Desde o começo da pandemia do novo coronavírus, também teve início nas redes sociais a rede de desinformações relacionadas ao assunto. No início, as chamadas fake news eram mais voltadas às formas de contágio e alimentos que combatem ao vírus no organismo. No Brasil já estamos há quase seis meses lutando contra o vírus e as notícias falsas continuam em ampla propagação.
O problema das fake news, porém, não é nacional, mas mundial. Tanto é, que um mapeamento feito pelo Instituto Reuters e pela Universidade de Oxford detalhou alguns dos principais tipos, fontes e reivindicações de desinformação sobre a pandemia.
Quase 70% das informações divulgadas sobre a covid-19 tinham como fonte principal influenciadores digitais, incluindo políticos, celebridades e figuras públicas e redes sociais. Desse total, 20% das informações eram fake news.
Os dados demonstram que 59% das postagens do Twitter foram classificadas como falsas, mas mesmo assim permanecem em alta. No YouTube, 27% permanecem ativos e no Facebook, 24% do conteúdo com classificação falsa continuam na timeline sem rótulos de aviso.

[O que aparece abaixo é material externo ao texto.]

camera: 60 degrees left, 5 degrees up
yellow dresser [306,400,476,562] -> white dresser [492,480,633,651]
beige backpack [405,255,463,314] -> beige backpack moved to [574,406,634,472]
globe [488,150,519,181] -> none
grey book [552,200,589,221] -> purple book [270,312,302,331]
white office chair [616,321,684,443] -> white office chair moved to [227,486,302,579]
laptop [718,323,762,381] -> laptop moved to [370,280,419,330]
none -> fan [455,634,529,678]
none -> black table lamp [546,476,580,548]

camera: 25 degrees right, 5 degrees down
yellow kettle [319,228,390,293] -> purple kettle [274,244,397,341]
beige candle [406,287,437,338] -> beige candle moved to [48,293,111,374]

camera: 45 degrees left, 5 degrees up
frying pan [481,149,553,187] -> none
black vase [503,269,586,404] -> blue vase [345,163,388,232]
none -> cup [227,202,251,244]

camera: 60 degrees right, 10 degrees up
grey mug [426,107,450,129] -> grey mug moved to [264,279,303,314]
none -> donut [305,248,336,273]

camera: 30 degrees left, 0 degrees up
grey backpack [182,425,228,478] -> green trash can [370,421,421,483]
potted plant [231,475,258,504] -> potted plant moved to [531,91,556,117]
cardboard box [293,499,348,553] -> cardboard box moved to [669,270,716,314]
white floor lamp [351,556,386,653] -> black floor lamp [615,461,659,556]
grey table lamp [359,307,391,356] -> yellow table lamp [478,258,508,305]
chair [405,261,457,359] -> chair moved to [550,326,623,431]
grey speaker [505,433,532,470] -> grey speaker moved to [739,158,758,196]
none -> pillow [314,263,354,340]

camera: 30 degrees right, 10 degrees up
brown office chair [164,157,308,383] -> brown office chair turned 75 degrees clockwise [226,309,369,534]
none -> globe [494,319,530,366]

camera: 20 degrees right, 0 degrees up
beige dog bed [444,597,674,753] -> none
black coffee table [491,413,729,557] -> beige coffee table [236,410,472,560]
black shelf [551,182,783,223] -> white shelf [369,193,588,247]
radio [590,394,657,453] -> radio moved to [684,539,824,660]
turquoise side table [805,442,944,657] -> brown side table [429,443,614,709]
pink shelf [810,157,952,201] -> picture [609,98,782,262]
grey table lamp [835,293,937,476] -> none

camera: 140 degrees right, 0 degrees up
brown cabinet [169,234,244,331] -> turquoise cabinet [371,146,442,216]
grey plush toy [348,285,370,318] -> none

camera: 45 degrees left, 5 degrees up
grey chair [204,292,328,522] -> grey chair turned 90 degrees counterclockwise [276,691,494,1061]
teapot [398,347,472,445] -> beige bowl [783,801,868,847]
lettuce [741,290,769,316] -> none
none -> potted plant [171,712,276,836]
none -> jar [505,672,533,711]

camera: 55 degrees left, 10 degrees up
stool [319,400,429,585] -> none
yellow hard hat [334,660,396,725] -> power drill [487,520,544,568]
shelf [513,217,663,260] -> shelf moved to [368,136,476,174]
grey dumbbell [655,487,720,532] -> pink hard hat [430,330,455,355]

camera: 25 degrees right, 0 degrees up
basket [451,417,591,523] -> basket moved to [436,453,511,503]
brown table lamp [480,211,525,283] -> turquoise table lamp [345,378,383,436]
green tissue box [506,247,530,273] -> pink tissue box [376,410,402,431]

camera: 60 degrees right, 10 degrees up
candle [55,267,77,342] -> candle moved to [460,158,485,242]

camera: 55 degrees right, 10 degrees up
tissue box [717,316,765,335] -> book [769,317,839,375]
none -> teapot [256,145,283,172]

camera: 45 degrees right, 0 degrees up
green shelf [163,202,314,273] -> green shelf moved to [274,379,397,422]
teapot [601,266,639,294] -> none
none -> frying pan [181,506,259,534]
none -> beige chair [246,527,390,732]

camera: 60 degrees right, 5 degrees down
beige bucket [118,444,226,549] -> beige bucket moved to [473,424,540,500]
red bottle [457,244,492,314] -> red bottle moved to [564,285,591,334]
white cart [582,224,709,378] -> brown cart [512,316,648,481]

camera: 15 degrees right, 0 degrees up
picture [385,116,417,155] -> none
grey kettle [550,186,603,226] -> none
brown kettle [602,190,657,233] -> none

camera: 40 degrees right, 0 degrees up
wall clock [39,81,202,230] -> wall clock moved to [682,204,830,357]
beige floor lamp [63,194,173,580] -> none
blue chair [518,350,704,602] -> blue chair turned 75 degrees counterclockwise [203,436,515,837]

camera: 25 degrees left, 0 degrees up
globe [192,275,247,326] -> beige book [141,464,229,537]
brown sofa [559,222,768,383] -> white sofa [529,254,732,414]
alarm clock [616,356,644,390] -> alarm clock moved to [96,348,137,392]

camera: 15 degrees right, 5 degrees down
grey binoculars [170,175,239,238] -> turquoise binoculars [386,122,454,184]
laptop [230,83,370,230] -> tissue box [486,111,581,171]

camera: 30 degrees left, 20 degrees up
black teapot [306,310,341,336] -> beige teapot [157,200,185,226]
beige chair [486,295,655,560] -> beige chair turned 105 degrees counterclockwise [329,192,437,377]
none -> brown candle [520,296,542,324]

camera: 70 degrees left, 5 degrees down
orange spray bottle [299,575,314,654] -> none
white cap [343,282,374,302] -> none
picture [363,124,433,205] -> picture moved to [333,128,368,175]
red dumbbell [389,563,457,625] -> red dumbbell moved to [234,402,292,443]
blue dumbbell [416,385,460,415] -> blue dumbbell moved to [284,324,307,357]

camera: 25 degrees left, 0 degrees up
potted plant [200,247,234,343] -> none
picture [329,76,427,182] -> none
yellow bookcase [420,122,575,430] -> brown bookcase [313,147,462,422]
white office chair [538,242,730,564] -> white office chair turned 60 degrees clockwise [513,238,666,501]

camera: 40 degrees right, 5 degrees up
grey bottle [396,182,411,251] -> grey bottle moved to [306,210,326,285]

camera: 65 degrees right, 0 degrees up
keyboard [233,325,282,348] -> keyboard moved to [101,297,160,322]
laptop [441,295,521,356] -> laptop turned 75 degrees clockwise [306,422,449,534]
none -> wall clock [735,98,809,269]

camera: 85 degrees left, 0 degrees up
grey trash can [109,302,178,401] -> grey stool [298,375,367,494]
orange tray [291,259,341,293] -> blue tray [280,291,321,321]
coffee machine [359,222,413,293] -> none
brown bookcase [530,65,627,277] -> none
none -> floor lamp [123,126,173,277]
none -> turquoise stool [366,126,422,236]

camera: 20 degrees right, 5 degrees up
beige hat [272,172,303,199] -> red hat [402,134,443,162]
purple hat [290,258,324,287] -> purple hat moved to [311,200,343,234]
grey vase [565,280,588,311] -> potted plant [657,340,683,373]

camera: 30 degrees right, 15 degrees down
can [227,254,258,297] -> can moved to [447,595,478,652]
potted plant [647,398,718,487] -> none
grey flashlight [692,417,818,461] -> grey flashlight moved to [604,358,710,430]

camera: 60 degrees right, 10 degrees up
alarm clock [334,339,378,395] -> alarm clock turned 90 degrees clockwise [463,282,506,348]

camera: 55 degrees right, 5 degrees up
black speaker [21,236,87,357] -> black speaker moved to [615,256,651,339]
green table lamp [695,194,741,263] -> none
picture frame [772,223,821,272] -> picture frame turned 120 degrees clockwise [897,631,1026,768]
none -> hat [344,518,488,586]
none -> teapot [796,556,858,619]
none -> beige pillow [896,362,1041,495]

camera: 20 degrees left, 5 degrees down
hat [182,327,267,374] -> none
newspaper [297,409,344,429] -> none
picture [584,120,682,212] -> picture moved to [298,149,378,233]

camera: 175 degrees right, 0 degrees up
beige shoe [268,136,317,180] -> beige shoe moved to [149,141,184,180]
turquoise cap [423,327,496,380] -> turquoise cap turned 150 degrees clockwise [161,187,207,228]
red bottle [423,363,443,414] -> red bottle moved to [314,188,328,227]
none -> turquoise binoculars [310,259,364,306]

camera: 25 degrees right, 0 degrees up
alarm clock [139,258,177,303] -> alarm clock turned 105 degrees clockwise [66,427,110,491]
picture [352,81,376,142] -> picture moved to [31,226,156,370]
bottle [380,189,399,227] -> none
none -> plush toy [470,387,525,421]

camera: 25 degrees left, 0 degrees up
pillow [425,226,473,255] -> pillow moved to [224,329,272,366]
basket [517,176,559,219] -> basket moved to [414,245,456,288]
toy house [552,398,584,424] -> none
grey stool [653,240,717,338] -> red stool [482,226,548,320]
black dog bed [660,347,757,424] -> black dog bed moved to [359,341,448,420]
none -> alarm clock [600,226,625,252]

Uma das notícias falsas compartilhadas recentemente coloca no foco o termômetro digital para aferir a temperatura das pessoas.
No texto, a pessoa contesta o uso dele na testa e afirma que o equipamento deve ser apontado apenas no punho. Isso porque, segundo a pessoa, ao mirá-lo na glândula pineal, poderá trazer sérios prejuízos à saúde.
A infectologista da Unicamp, Raquel Stucchi criticou a disseminação das notícias falsas, como a ineficácia do uso das máscaras e do isolamento social, e também, dos riscos do uso do termômetro digital na testa
No Brasil, o Ministério da Saúde criou uma página especial para combater fake news sobre a covid-19. A pasta disponibilizou um número de WhatsApp (61-99289-4640), para que a população envie fatos duvidosos veiculados nas mídias sociais e aplicativos de mensagens, para serem checados por uma equipe técnica do ministério.